### WORK REQUIRED
Only the pictures should be left out; repeat the rest of the data exactly.

### ENTRIES SUPPLIED
= Beginning of Section =

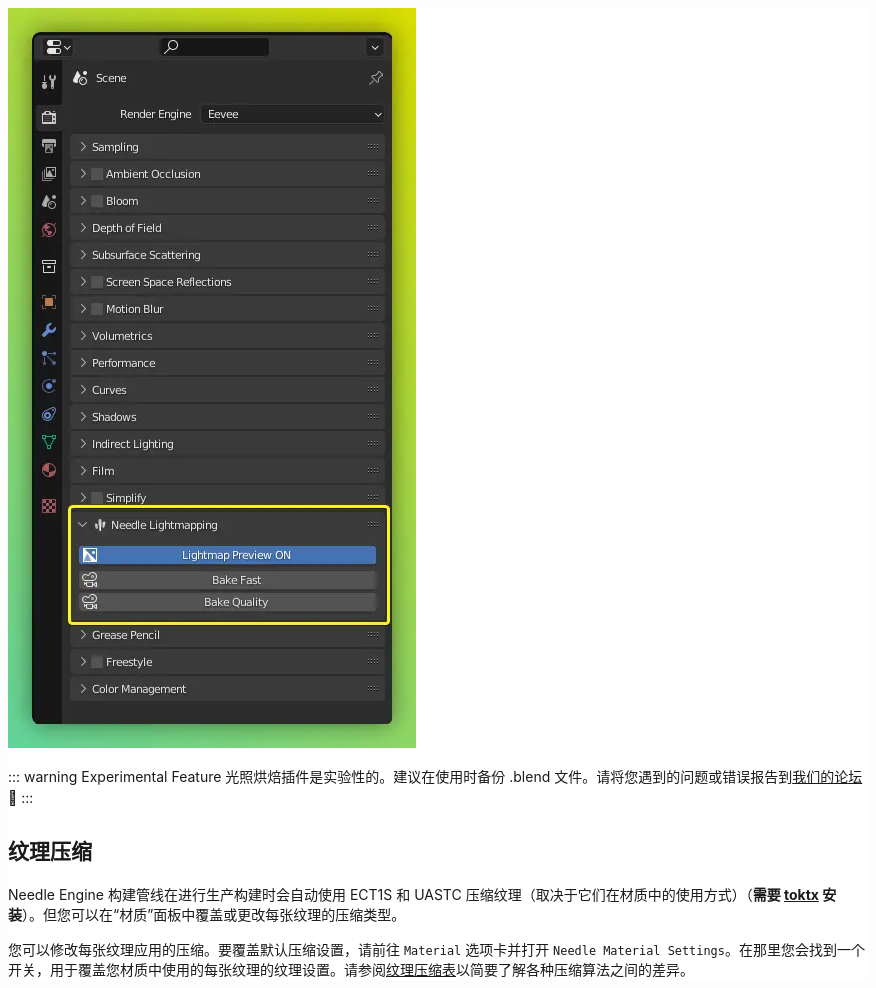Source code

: ![Lightmapping object](/blender/lightmapping-panel.webp)

::: warning Experimental Feature
光照烘焙插件是实验性的。建议在使用时备份 .blend 文件。请将您遇到的问题或错误报告到[我们的论坛](https://forum.needle.tools/?utm_source=needle_docs&utm_content=content) 🙏
:::

## 纹理压缩

Needle Engine 构建管线在进行生产构建时会自动使用 ECT1S 和 UASTC 压缩纹理（取决于它们在材质中的使用方式）（**需要 [toktx](../getting-started/index.md#install-these-tools-for-production-builds) 安装**）。但您可以在“材质”面板中覆盖或更改每张纹理的压缩类型。

您可以修改每张纹理应用的压缩。要覆盖默认压缩设置，请前往 `Material` 选项卡并打开 `Needle Material Settings`。在那里您会找到一个开关，用于覆盖您材质中使用的每张纹理的纹理设置。请参阅[纹理压缩表](../deployment.md#how-do-i-choose-between-etc1s-uastc-and-webp-compression)以简要了解各种压缩算法之间的差异。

= End of Section =

### ANSWER FOR THE TASK
Source code

: ![Lightmapping object](/blender/lightmapping-panel.webp)

::: warning Experimental Feature
光照烘焙插件是实验性的。建议在使用时备份 .blend 文件。请将您遇到的问题或错误报告到[我们的论坛](https://forum.needle.tools/?utm_source=needle_docs&utm_content=content) 🙏
:::

## 纹理压缩

Needle Engine 构建管线在进行生产构建时会自动使用 ECT1S 和 UASTC 压缩纹理（取决于它们在材质中的使用方式）（**需要 [toktx](../getting-started/index.md#install-these-tools-for-production-builds) 安装**）。但您可以在“材质”面板中覆盖或更改每张纹理的压缩类型。

您可以修改每张纹理应用的压缩。要覆盖默认压缩设置，请前往 `Material` 选项卡并打开 `Needle Material Settings`。在那里您会找到一个开关，用于覆盖您材质中使用的每张纹理的纹理设置。请参阅[纹理压缩表](../deployment.md#how-do-i-choose-between-etc1s-uastc-and-webp-compression)以简要了解各种压缩算法之间的差异。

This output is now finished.